Ölümler olmasın diyen gazeteciler zindana atılırsa, hayat sudan ucuz hale gelir!..
Ne oldu bize?Eskiden yaşadığımız mahallede hiç tanımadığımız, hayatımız boyunca bir kez bile...
Ne oldu bize?
Eskiden yaşadığımız mahallede hiç tanımadığımız, hayatımız boyunca bir kez bile karşılaşıp selamlaşmadığımız bir kişi öldüğünde evinde günlerce televizyon açmayan, arabalarımızı kullanırken radyodan müzik dinlemeyen bize ne oldu?
Evet o duyarlı toplumdan, her gün Ege kıyılarına bahtsız çocukların ve onların talihsiz ana babalarının cesetleri vururken kimsenin kılının kıpırdamadığı, “Durdurun bu cinayetleri” diye haykıran bir sesin çıkmadığı, umursamaz bir topluma nasıl dönüştük biz?
Geçenlerde kalabalık bir yerde televizyon haberlerini seyrediyordum. Sıra Güneydoğu’daki operasyonlara ve şehit haberlerine geldiğinde, elinde kumandayı tutan kişi, diğer seyircilere sorma gereği bile duymadan evlendirme programlarından birine geçiverdi!..

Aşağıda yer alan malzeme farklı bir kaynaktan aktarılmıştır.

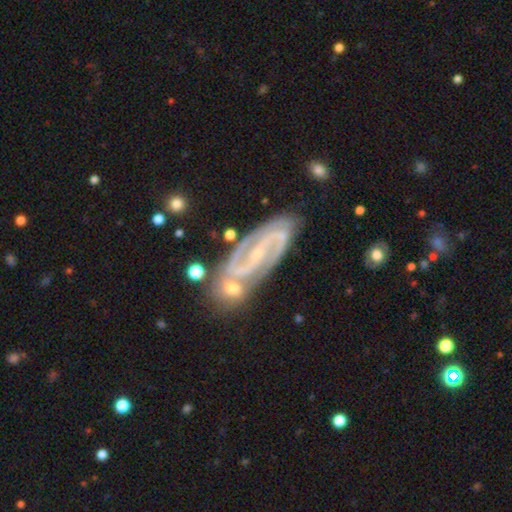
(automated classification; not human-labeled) Smooth or featured? featured or disk (83%)
Edge-on disk? no (90%)
Bar? weak (38%)
Spiral arms? yes (94%)
Spiral winding? medium (43%)
Spiral arm count? 2 (75%)
Bulge size? small (75%)
Merging? none (71%)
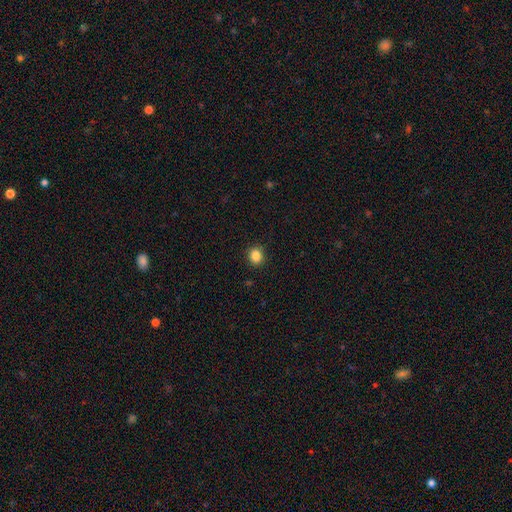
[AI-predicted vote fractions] A smooth galaxy with no disk features (85%) that is round (74%).

Vote fractions:
- Smooth or featured? smooth: 85% / star or artifact: 10% / featured or disk: 4%
- How rounded? round: 74% / in between: 25% / cigar-shaped: 1%
- Merging? none: 90% / minor disturbance: 7% / major disturbance: 2% / merger: 1%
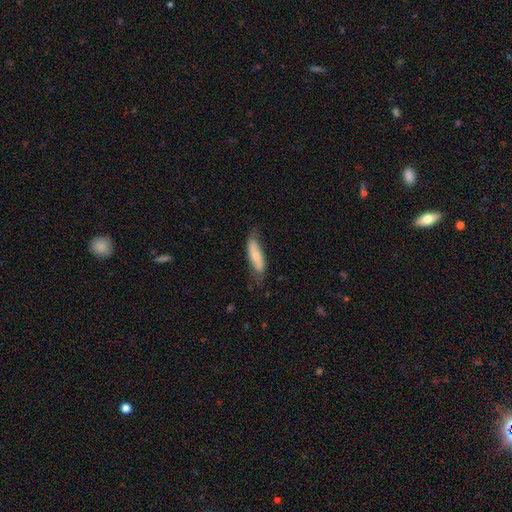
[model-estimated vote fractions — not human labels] Smooth or featured: smooth — 57% (featured or disk — 37%)
How rounded: cigar-shaped — 60% (in between — 38%)
Merging: none — 64% (minor disturbance — 27%)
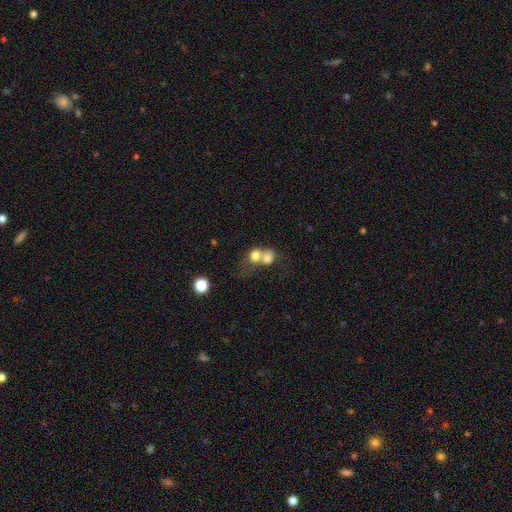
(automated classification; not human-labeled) Smooth or featured: smooth — 72% (featured or disk — 18%)
How rounded: round — 63% (in between — 36%)
Merging: merger — 72% (none — 17%)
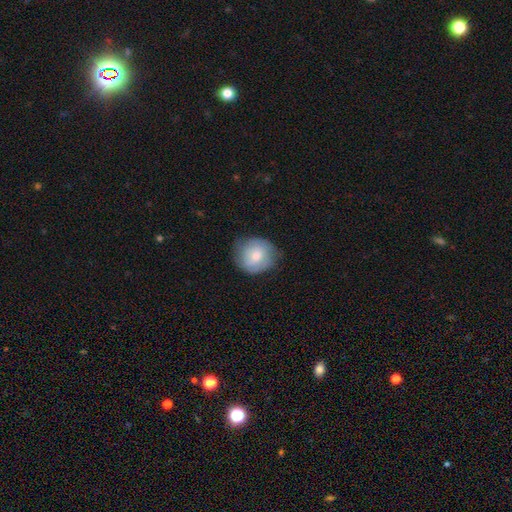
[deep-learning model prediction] smooth_or_featured: smooth (p=0.67) [alt: featured or disk p=0.26]
how_rounded: round (p=0.82) [alt: in between p=0.17]
merging: none (p=0.69) [alt: minor disturbance p=0.24]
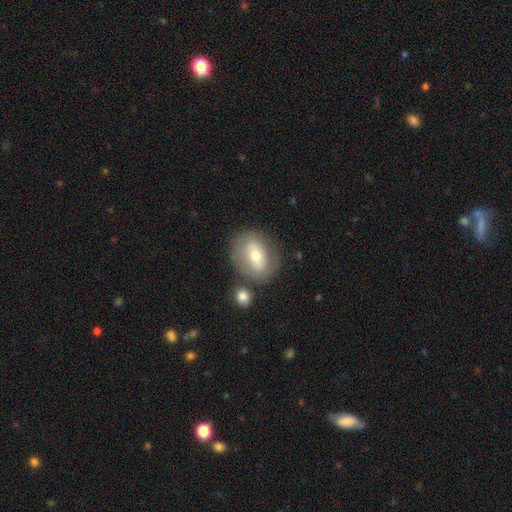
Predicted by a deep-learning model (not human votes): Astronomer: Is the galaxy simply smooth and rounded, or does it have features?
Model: smooth — 52% (runner-up: featured or disk, 40%).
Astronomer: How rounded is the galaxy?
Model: in between — 64%.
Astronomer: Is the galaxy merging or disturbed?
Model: none — 73%.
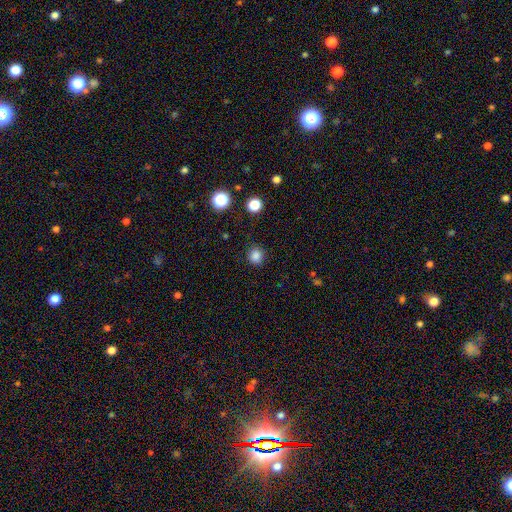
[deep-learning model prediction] smooth 84%, star or artifact 13%, featured or disk 3%. Down the decision tree: how rounded — round (85%); merging — none (88%).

Acaba gencecik polis ve askerlerimizin şehit olmalarının, çatışmalardan kaçan ve sokağa çıkma yasağından kurtulmak isteyen insanlarımızın kitleler halinde yaşadıkları kentleri terk etmelerinin, bölünme endişelerinin, o vatandaşın kişisel gündeminde yeri yok muydu?
Yoksa bu acı haberlerden sıkıldığı, bunaldığı ve onları biraz olsun unutmak istediği için mi evlilik programını tercih ediyordu?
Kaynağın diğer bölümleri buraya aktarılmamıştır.